# PASSAGE TO READ start

Cal State Fullerton home stadium in 1983 was supposed to be Anaheim Stadium in Anaheim, California. However, only one of the three home games was played there. The other two games were moved to Glover Stadium in Anaheim due to weather issues.

After the 1984 season was over, it was discovered that the UNLV Rebels had used multiple ineligible players during both the 1983 and 1984 seasons. As a result, UNLV forfeited their victory over Cal State Fuller in 1983, improve the Titans' record to 8–4 overall and 6–0 PCAA play.

# PASSAGE TO READ end
# LISTED RECORDS start

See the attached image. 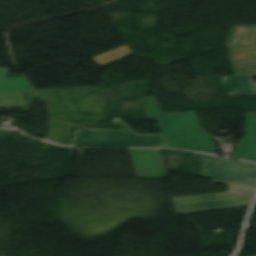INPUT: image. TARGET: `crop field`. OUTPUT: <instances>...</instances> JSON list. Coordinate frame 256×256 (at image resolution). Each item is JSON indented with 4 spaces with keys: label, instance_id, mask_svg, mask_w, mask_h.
Here are the masks:
<instances>
[{
    "label": "crop field",
    "instance_id": "2",
    "mask_svg": "<svg viewBox=\"0 0 256 256\" xmlns=\"http://www.w3.org/2000/svg\"><path fill=\"white\" fill-rule=\"evenodd\" d=\"M211 180L229 185V192L172 198L179 215L250 206L256 193L255 187Z\"/></svg>",
    "mask_w": 256,
    "mask_h": 256
},
{
    "label": "crop field",
    "instance_id": "5",
    "mask_svg": "<svg viewBox=\"0 0 256 256\" xmlns=\"http://www.w3.org/2000/svg\"><path fill=\"white\" fill-rule=\"evenodd\" d=\"M133 55L132 51L129 49L128 45L121 47L119 49L110 51L108 53L94 57L98 64L103 67L120 59H123L127 56ZM96 62V63H97Z\"/></svg>",
    "mask_w": 256,
    "mask_h": 256
},
{
    "label": "crop field",
    "instance_id": "3",
    "mask_svg": "<svg viewBox=\"0 0 256 256\" xmlns=\"http://www.w3.org/2000/svg\"><path fill=\"white\" fill-rule=\"evenodd\" d=\"M203 161L201 177L256 186V164L194 153Z\"/></svg>",
    "mask_w": 256,
    "mask_h": 256
},
{
    "label": "crop field",
    "instance_id": "4",
    "mask_svg": "<svg viewBox=\"0 0 256 256\" xmlns=\"http://www.w3.org/2000/svg\"><path fill=\"white\" fill-rule=\"evenodd\" d=\"M252 77L256 74L223 76L222 82L230 96L256 94V84ZM247 127L244 140L238 145L234 155L238 159L256 162V112H246Z\"/></svg>",
    "mask_w": 256,
    "mask_h": 256
},
{
    "label": "crop field",
    "instance_id": "6",
    "mask_svg": "<svg viewBox=\"0 0 256 256\" xmlns=\"http://www.w3.org/2000/svg\"><path fill=\"white\" fill-rule=\"evenodd\" d=\"M25 106L26 104L23 93L0 95V108H23Z\"/></svg>",
    "mask_w": 256,
    "mask_h": 256
},
{
    "label": "crop field",
    "instance_id": "1",
    "mask_svg": "<svg viewBox=\"0 0 256 256\" xmlns=\"http://www.w3.org/2000/svg\"><path fill=\"white\" fill-rule=\"evenodd\" d=\"M141 99L149 118L158 119L163 133L140 135L116 118L123 130L77 129L71 146L185 148L217 154L212 134L201 129L195 111L163 114L154 96Z\"/></svg>",
    "mask_w": 256,
    "mask_h": 256
}]
</instances>
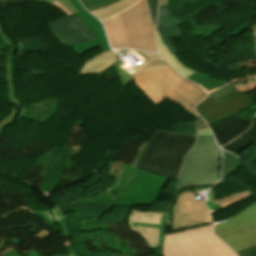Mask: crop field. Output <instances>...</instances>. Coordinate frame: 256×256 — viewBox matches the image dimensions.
I'll list each match as a JSON object with an SVG mask.
<instances>
[{
  "label": "crop field",
  "mask_w": 256,
  "mask_h": 256,
  "mask_svg": "<svg viewBox=\"0 0 256 256\" xmlns=\"http://www.w3.org/2000/svg\"><path fill=\"white\" fill-rule=\"evenodd\" d=\"M251 124V121L235 116L209 127L213 131L218 144L222 146L246 131Z\"/></svg>",
  "instance_id": "22f410ed"
},
{
  "label": "crop field",
  "mask_w": 256,
  "mask_h": 256,
  "mask_svg": "<svg viewBox=\"0 0 256 256\" xmlns=\"http://www.w3.org/2000/svg\"><path fill=\"white\" fill-rule=\"evenodd\" d=\"M6 127H8L5 123H3L2 121H0V133L2 132L3 129H5Z\"/></svg>",
  "instance_id": "e1f06a70"
},
{
  "label": "crop field",
  "mask_w": 256,
  "mask_h": 256,
  "mask_svg": "<svg viewBox=\"0 0 256 256\" xmlns=\"http://www.w3.org/2000/svg\"><path fill=\"white\" fill-rule=\"evenodd\" d=\"M142 53L145 54L148 58H150V60H147L142 65L134 68L136 71L140 70L142 67H144L145 65H147L150 62L160 59L159 56H157V55H155L153 53H147V52H142ZM116 68H117V70H118V72H119V74L121 76L123 85L134 75L133 74L131 76L130 74H128L126 71H124L119 66H116Z\"/></svg>",
  "instance_id": "00972430"
},
{
  "label": "crop field",
  "mask_w": 256,
  "mask_h": 256,
  "mask_svg": "<svg viewBox=\"0 0 256 256\" xmlns=\"http://www.w3.org/2000/svg\"><path fill=\"white\" fill-rule=\"evenodd\" d=\"M67 248H68V250H69L74 256H79V255L72 249L71 246H68Z\"/></svg>",
  "instance_id": "0bd39190"
},
{
  "label": "crop field",
  "mask_w": 256,
  "mask_h": 256,
  "mask_svg": "<svg viewBox=\"0 0 256 256\" xmlns=\"http://www.w3.org/2000/svg\"><path fill=\"white\" fill-rule=\"evenodd\" d=\"M119 16L129 48L158 52L147 0L138 1Z\"/></svg>",
  "instance_id": "412701ff"
},
{
  "label": "crop field",
  "mask_w": 256,
  "mask_h": 256,
  "mask_svg": "<svg viewBox=\"0 0 256 256\" xmlns=\"http://www.w3.org/2000/svg\"><path fill=\"white\" fill-rule=\"evenodd\" d=\"M157 41H158V46L160 50L161 57L172 67L175 68V70L183 77L188 78L192 80L193 82L200 76L204 75L202 73H198L195 71H192L191 69L187 68L183 64L179 62V60L176 58L175 55H171L170 52L167 50L166 45L163 43L161 36L159 34V31L157 29ZM208 76V75H204ZM210 77V76H208Z\"/></svg>",
  "instance_id": "733c2abd"
},
{
  "label": "crop field",
  "mask_w": 256,
  "mask_h": 256,
  "mask_svg": "<svg viewBox=\"0 0 256 256\" xmlns=\"http://www.w3.org/2000/svg\"><path fill=\"white\" fill-rule=\"evenodd\" d=\"M220 148L213 136L198 135L184 161L177 189L215 184L218 180Z\"/></svg>",
  "instance_id": "ac0d7876"
},
{
  "label": "crop field",
  "mask_w": 256,
  "mask_h": 256,
  "mask_svg": "<svg viewBox=\"0 0 256 256\" xmlns=\"http://www.w3.org/2000/svg\"><path fill=\"white\" fill-rule=\"evenodd\" d=\"M239 159L237 156L223 151V170L220 183L225 184L226 177L239 168Z\"/></svg>",
  "instance_id": "214f88e0"
},
{
  "label": "crop field",
  "mask_w": 256,
  "mask_h": 256,
  "mask_svg": "<svg viewBox=\"0 0 256 256\" xmlns=\"http://www.w3.org/2000/svg\"><path fill=\"white\" fill-rule=\"evenodd\" d=\"M59 40L70 48L84 41L95 38L91 30L74 14L49 23Z\"/></svg>",
  "instance_id": "3316defc"
},
{
  "label": "crop field",
  "mask_w": 256,
  "mask_h": 256,
  "mask_svg": "<svg viewBox=\"0 0 256 256\" xmlns=\"http://www.w3.org/2000/svg\"><path fill=\"white\" fill-rule=\"evenodd\" d=\"M147 144H148V143L143 142V144H142V146H141V148H140V150H139V152H138V154H137V157H136V159H135V161H134V163H133L132 166L135 167V165H136L138 159L140 158V156H141V154H142V152H143V150H144V148H145V146H146Z\"/></svg>",
  "instance_id": "120bbe31"
},
{
  "label": "crop field",
  "mask_w": 256,
  "mask_h": 256,
  "mask_svg": "<svg viewBox=\"0 0 256 256\" xmlns=\"http://www.w3.org/2000/svg\"><path fill=\"white\" fill-rule=\"evenodd\" d=\"M36 213H41L44 215V217L47 219V221L49 222V224H55L53 218H52V214L50 212H46V211H40V212H36Z\"/></svg>",
  "instance_id": "1d83c4d3"
},
{
  "label": "crop field",
  "mask_w": 256,
  "mask_h": 256,
  "mask_svg": "<svg viewBox=\"0 0 256 256\" xmlns=\"http://www.w3.org/2000/svg\"><path fill=\"white\" fill-rule=\"evenodd\" d=\"M196 191L183 192L178 198L172 219V232L193 228L211 221L204 200L196 201Z\"/></svg>",
  "instance_id": "d8731c3e"
},
{
  "label": "crop field",
  "mask_w": 256,
  "mask_h": 256,
  "mask_svg": "<svg viewBox=\"0 0 256 256\" xmlns=\"http://www.w3.org/2000/svg\"><path fill=\"white\" fill-rule=\"evenodd\" d=\"M195 82L203 87L207 91V93L226 85V83L204 76H200Z\"/></svg>",
  "instance_id": "dafd665d"
},
{
  "label": "crop field",
  "mask_w": 256,
  "mask_h": 256,
  "mask_svg": "<svg viewBox=\"0 0 256 256\" xmlns=\"http://www.w3.org/2000/svg\"><path fill=\"white\" fill-rule=\"evenodd\" d=\"M180 21V20H179ZM177 21L169 12L167 6L159 7V20L158 29L162 36L164 43L167 45L171 54L178 53L172 46L169 39L180 37L181 34L176 25L183 24V22Z\"/></svg>",
  "instance_id": "5142ce71"
},
{
  "label": "crop field",
  "mask_w": 256,
  "mask_h": 256,
  "mask_svg": "<svg viewBox=\"0 0 256 256\" xmlns=\"http://www.w3.org/2000/svg\"><path fill=\"white\" fill-rule=\"evenodd\" d=\"M34 1H41V2H46L48 4H51L55 0H34ZM60 3H62L68 10H70L72 13L77 12L75 7L70 3L69 0H56Z\"/></svg>",
  "instance_id": "730fd06b"
},
{
  "label": "crop field",
  "mask_w": 256,
  "mask_h": 256,
  "mask_svg": "<svg viewBox=\"0 0 256 256\" xmlns=\"http://www.w3.org/2000/svg\"><path fill=\"white\" fill-rule=\"evenodd\" d=\"M75 15L93 31V33L96 35L97 38L84 42L80 45H77L71 48L72 50H74L79 55L99 45L102 46L104 52L111 50L104 32V29L102 27L101 21L95 19L86 10L75 13Z\"/></svg>",
  "instance_id": "28ad6ade"
},
{
  "label": "crop field",
  "mask_w": 256,
  "mask_h": 256,
  "mask_svg": "<svg viewBox=\"0 0 256 256\" xmlns=\"http://www.w3.org/2000/svg\"><path fill=\"white\" fill-rule=\"evenodd\" d=\"M165 214L162 215V219H161V223H160V231H159V243L157 247H163V243H164V222L166 219Z\"/></svg>",
  "instance_id": "ae1a2a85"
},
{
  "label": "crop field",
  "mask_w": 256,
  "mask_h": 256,
  "mask_svg": "<svg viewBox=\"0 0 256 256\" xmlns=\"http://www.w3.org/2000/svg\"><path fill=\"white\" fill-rule=\"evenodd\" d=\"M168 136L169 133L157 131L154 138L146 146L136 167L146 171H150Z\"/></svg>",
  "instance_id": "d9b57169"
},
{
  "label": "crop field",
  "mask_w": 256,
  "mask_h": 256,
  "mask_svg": "<svg viewBox=\"0 0 256 256\" xmlns=\"http://www.w3.org/2000/svg\"><path fill=\"white\" fill-rule=\"evenodd\" d=\"M72 4L77 8L78 11L84 9L77 0H70Z\"/></svg>",
  "instance_id": "028f5c9d"
},
{
  "label": "crop field",
  "mask_w": 256,
  "mask_h": 256,
  "mask_svg": "<svg viewBox=\"0 0 256 256\" xmlns=\"http://www.w3.org/2000/svg\"><path fill=\"white\" fill-rule=\"evenodd\" d=\"M238 91H233L216 100L207 96L196 106V110L206 119L208 125L228 119L254 104Z\"/></svg>",
  "instance_id": "e52e79f7"
},
{
  "label": "crop field",
  "mask_w": 256,
  "mask_h": 256,
  "mask_svg": "<svg viewBox=\"0 0 256 256\" xmlns=\"http://www.w3.org/2000/svg\"><path fill=\"white\" fill-rule=\"evenodd\" d=\"M233 90H234L233 88H231L229 85H227V86H225V87H223V88H221V89H219L217 91H214V92H212V93H210L208 95H210L212 98L216 99V98H218V97H220V96H222V95H224L226 93H229V92H231Z\"/></svg>",
  "instance_id": "eef30255"
},
{
  "label": "crop field",
  "mask_w": 256,
  "mask_h": 256,
  "mask_svg": "<svg viewBox=\"0 0 256 256\" xmlns=\"http://www.w3.org/2000/svg\"><path fill=\"white\" fill-rule=\"evenodd\" d=\"M255 139L256 122H254L253 126L249 130H247L241 137L235 139L234 141L223 147V149L228 150L234 154H237L243 147H245Z\"/></svg>",
  "instance_id": "bc2a9ffb"
},
{
  "label": "crop field",
  "mask_w": 256,
  "mask_h": 256,
  "mask_svg": "<svg viewBox=\"0 0 256 256\" xmlns=\"http://www.w3.org/2000/svg\"><path fill=\"white\" fill-rule=\"evenodd\" d=\"M137 1L121 0L103 9L91 11L92 14L103 21L111 47L115 49L128 48L118 14L131 7Z\"/></svg>",
  "instance_id": "5a996713"
},
{
  "label": "crop field",
  "mask_w": 256,
  "mask_h": 256,
  "mask_svg": "<svg viewBox=\"0 0 256 256\" xmlns=\"http://www.w3.org/2000/svg\"><path fill=\"white\" fill-rule=\"evenodd\" d=\"M150 11L152 14V18L154 21V24H156V12H157V3L158 0H148Z\"/></svg>",
  "instance_id": "d3111659"
},
{
  "label": "crop field",
  "mask_w": 256,
  "mask_h": 256,
  "mask_svg": "<svg viewBox=\"0 0 256 256\" xmlns=\"http://www.w3.org/2000/svg\"><path fill=\"white\" fill-rule=\"evenodd\" d=\"M161 215L157 213H133L131 220L132 227L143 235L150 248L157 246Z\"/></svg>",
  "instance_id": "d1516ede"
},
{
  "label": "crop field",
  "mask_w": 256,
  "mask_h": 256,
  "mask_svg": "<svg viewBox=\"0 0 256 256\" xmlns=\"http://www.w3.org/2000/svg\"><path fill=\"white\" fill-rule=\"evenodd\" d=\"M119 0H81L82 4L88 11L102 8L107 5H111Z\"/></svg>",
  "instance_id": "a9b5d70f"
},
{
  "label": "crop field",
  "mask_w": 256,
  "mask_h": 256,
  "mask_svg": "<svg viewBox=\"0 0 256 256\" xmlns=\"http://www.w3.org/2000/svg\"><path fill=\"white\" fill-rule=\"evenodd\" d=\"M209 199H210V202H206V203H207L209 210H212V208L215 206V204H214V201H212L210 190H209Z\"/></svg>",
  "instance_id": "5866460e"
},
{
  "label": "crop field",
  "mask_w": 256,
  "mask_h": 256,
  "mask_svg": "<svg viewBox=\"0 0 256 256\" xmlns=\"http://www.w3.org/2000/svg\"><path fill=\"white\" fill-rule=\"evenodd\" d=\"M133 79L156 105L168 97L193 115V106L206 95L197 85L177 75L163 60L145 66Z\"/></svg>",
  "instance_id": "8a807250"
},
{
  "label": "crop field",
  "mask_w": 256,
  "mask_h": 256,
  "mask_svg": "<svg viewBox=\"0 0 256 256\" xmlns=\"http://www.w3.org/2000/svg\"><path fill=\"white\" fill-rule=\"evenodd\" d=\"M54 6L60 8L63 12H65L67 15L71 14V12H69L62 4L58 3V2H54L52 3Z\"/></svg>",
  "instance_id": "d32e631a"
},
{
  "label": "crop field",
  "mask_w": 256,
  "mask_h": 256,
  "mask_svg": "<svg viewBox=\"0 0 256 256\" xmlns=\"http://www.w3.org/2000/svg\"><path fill=\"white\" fill-rule=\"evenodd\" d=\"M250 195H253L252 193H250L248 190L244 191V192H241V193H238V194H235V195H232V196H228V197H225V198H222V199H218V200H215V203H216V206H220L222 208H225L241 199H244ZM242 201V200H241ZM240 202V201H239Z\"/></svg>",
  "instance_id": "92a150f3"
},
{
  "label": "crop field",
  "mask_w": 256,
  "mask_h": 256,
  "mask_svg": "<svg viewBox=\"0 0 256 256\" xmlns=\"http://www.w3.org/2000/svg\"><path fill=\"white\" fill-rule=\"evenodd\" d=\"M0 36L5 43L6 46H12V41L6 37L5 33L3 32V28L0 25ZM10 54V53H9ZM13 55H14V47L12 50V53L6 57V62H5V74H6V80H7V87H8V94H9V102L16 103V106L13 108V110L5 116L3 119H1L3 122L6 124H11L13 121H15L16 115L19 113L20 109V103L18 101V98L15 95L14 88L12 85V77H13V65H12V60H13Z\"/></svg>",
  "instance_id": "cbeb9de0"
},
{
  "label": "crop field",
  "mask_w": 256,
  "mask_h": 256,
  "mask_svg": "<svg viewBox=\"0 0 256 256\" xmlns=\"http://www.w3.org/2000/svg\"><path fill=\"white\" fill-rule=\"evenodd\" d=\"M160 5H168V0H161Z\"/></svg>",
  "instance_id": "b80d0937"
},
{
  "label": "crop field",
  "mask_w": 256,
  "mask_h": 256,
  "mask_svg": "<svg viewBox=\"0 0 256 256\" xmlns=\"http://www.w3.org/2000/svg\"><path fill=\"white\" fill-rule=\"evenodd\" d=\"M227 220L214 231L233 251L256 245V203Z\"/></svg>",
  "instance_id": "f4fd0767"
},
{
  "label": "crop field",
  "mask_w": 256,
  "mask_h": 256,
  "mask_svg": "<svg viewBox=\"0 0 256 256\" xmlns=\"http://www.w3.org/2000/svg\"><path fill=\"white\" fill-rule=\"evenodd\" d=\"M238 256H256V246L237 252Z\"/></svg>",
  "instance_id": "750c4746"
},
{
  "label": "crop field",
  "mask_w": 256,
  "mask_h": 256,
  "mask_svg": "<svg viewBox=\"0 0 256 256\" xmlns=\"http://www.w3.org/2000/svg\"><path fill=\"white\" fill-rule=\"evenodd\" d=\"M53 214V218L55 219L56 222L64 221V218L61 216V214L56 210V208H52L51 210Z\"/></svg>",
  "instance_id": "bd1437ed"
},
{
  "label": "crop field",
  "mask_w": 256,
  "mask_h": 256,
  "mask_svg": "<svg viewBox=\"0 0 256 256\" xmlns=\"http://www.w3.org/2000/svg\"><path fill=\"white\" fill-rule=\"evenodd\" d=\"M115 56L116 52L110 51L90 59L82 66L80 75L99 73L104 71L115 63Z\"/></svg>",
  "instance_id": "4a817a6b"
},
{
  "label": "crop field",
  "mask_w": 256,
  "mask_h": 256,
  "mask_svg": "<svg viewBox=\"0 0 256 256\" xmlns=\"http://www.w3.org/2000/svg\"><path fill=\"white\" fill-rule=\"evenodd\" d=\"M196 130L198 134L213 135L201 117L197 115Z\"/></svg>",
  "instance_id": "4177f3b9"
},
{
  "label": "crop field",
  "mask_w": 256,
  "mask_h": 256,
  "mask_svg": "<svg viewBox=\"0 0 256 256\" xmlns=\"http://www.w3.org/2000/svg\"><path fill=\"white\" fill-rule=\"evenodd\" d=\"M195 139L193 135L170 134L150 172L177 179L183 157Z\"/></svg>",
  "instance_id": "dd49c442"
},
{
  "label": "crop field",
  "mask_w": 256,
  "mask_h": 256,
  "mask_svg": "<svg viewBox=\"0 0 256 256\" xmlns=\"http://www.w3.org/2000/svg\"><path fill=\"white\" fill-rule=\"evenodd\" d=\"M205 225L166 235L165 256H237Z\"/></svg>",
  "instance_id": "34b2d1b8"
}]
</instances>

# LISTED RECORDS end

REQUIRED TASKS —
**a)** According to the passage on the 1983 Cal State Fullerton season, why were two of the home games moved to Glover Stadium?
**b)** Copy the part of the passage on the 1983 Cal State Fullerton season starting at "Cal State Fullerton" and ending at "to weather issues.".

THE REPLIES —
**a)** They were moved because of weather issues.

**b)**
Cal State Fullerton home stadium in 1983 was supposed to be Anaheim Stadium in Anaheim, California. However, only one of the three home games was played there. The other two games were moved to Glover Stadium in Anaheim due to weather issues.